The cry for freedom in Hong Kong and what it says about America

  • NY Times: Emboldened Hong Kong Protesters Call For Free Elections
      …Compared to those in the July 1 rally, tonight’s demonstrators seemed to include a higher proportion of students and other young people. But there were also signs that last week’s demonstration may have broadened the range of people willing to attend rallies here. Ho Chin, a 69-year-old retired electrician, said that he had never attended a political demonstration until last week, but came again tonight because, he said, “I want to have a vote.”

      Beijing has shown no interest in letting people here play a greater role in choosing their leaders, and top Hong Kong officials have been openly hostile at times. The political leader of this city’s powerful business community declared today that he thought the political system should continue to reserve a large role for business people because democratically elected candidates too often lacked technical expertise in legislative issues affecting companies…

    Ho Chin’s statement should be plastered on every billboard in America in the coming election year… “I want to have a vote.” Why is that so many of us do not vote when men and women like Ho Chin would give so much for that right?

    I also find the second paragraph of this excerpt brutal in its honesty. Frankly this is where America is quickly going. Maybe the system isn’t engineered as purposely to keep out those who aren’t friendly to corporate interests, but believe me the system is still very controlled, and if more Americans don’t start speaking up and acting on behalf of democracy, the day will come when we’ll be denied our vote to.

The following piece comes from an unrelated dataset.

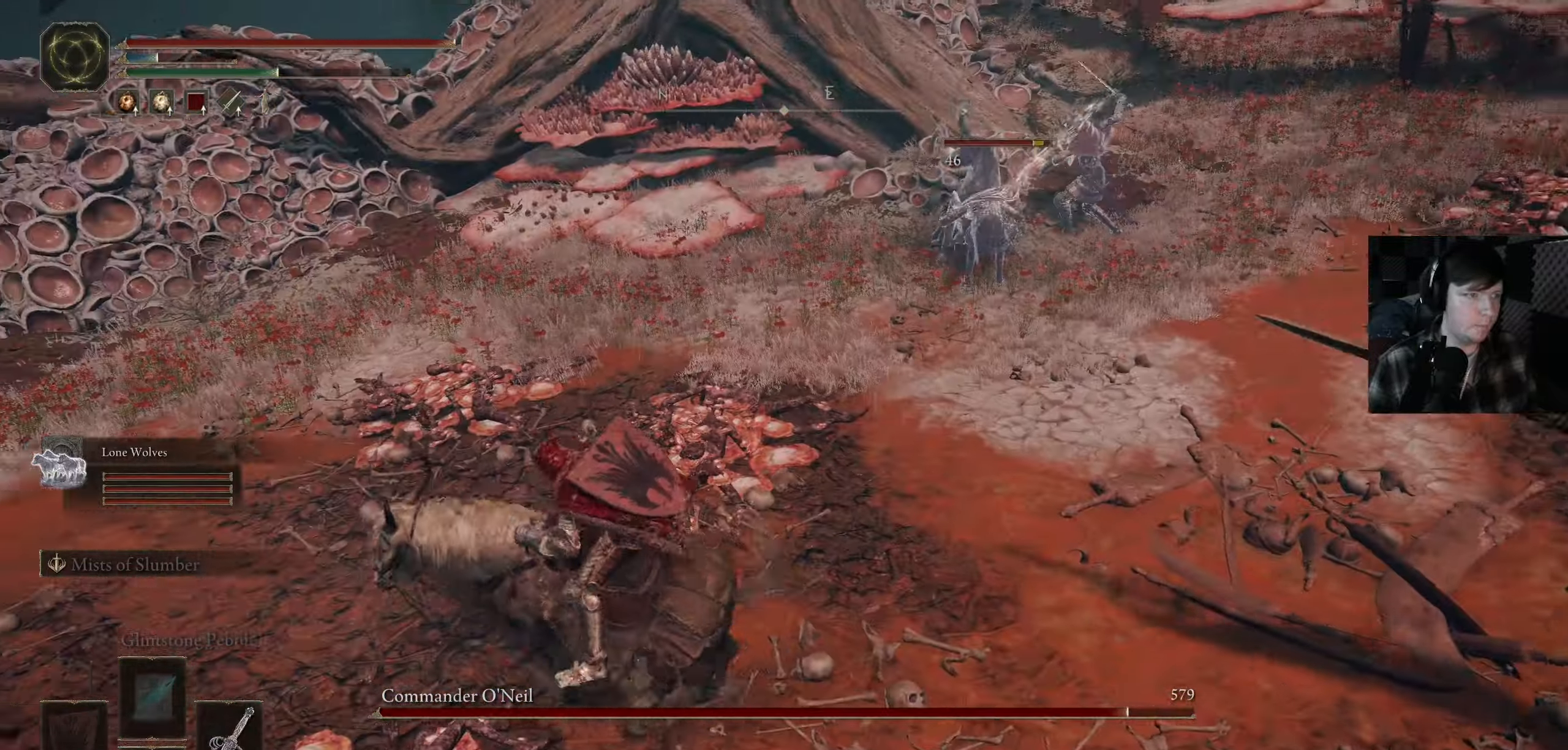
{"buttons": [], "left_stick": "up", "right_stick": "right", "events": [[17, "left_stick", "up"], [83, "right_stick", "right"]]}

    Hong Kong (and the rest of the People’s Republic of China) and Singapore are prime examples of how bad things can get… hypercapitalism and political oppression both together. It’s almost like the PROC in particular has chosen to ditch what was good about communism (the socialist ecnomic structure that sought to provide all with the chance of jobs, education, and health care) and instead have the worst of both worlds…. no political freedom plus the horrors of an economic system remincient of Dicken’s England.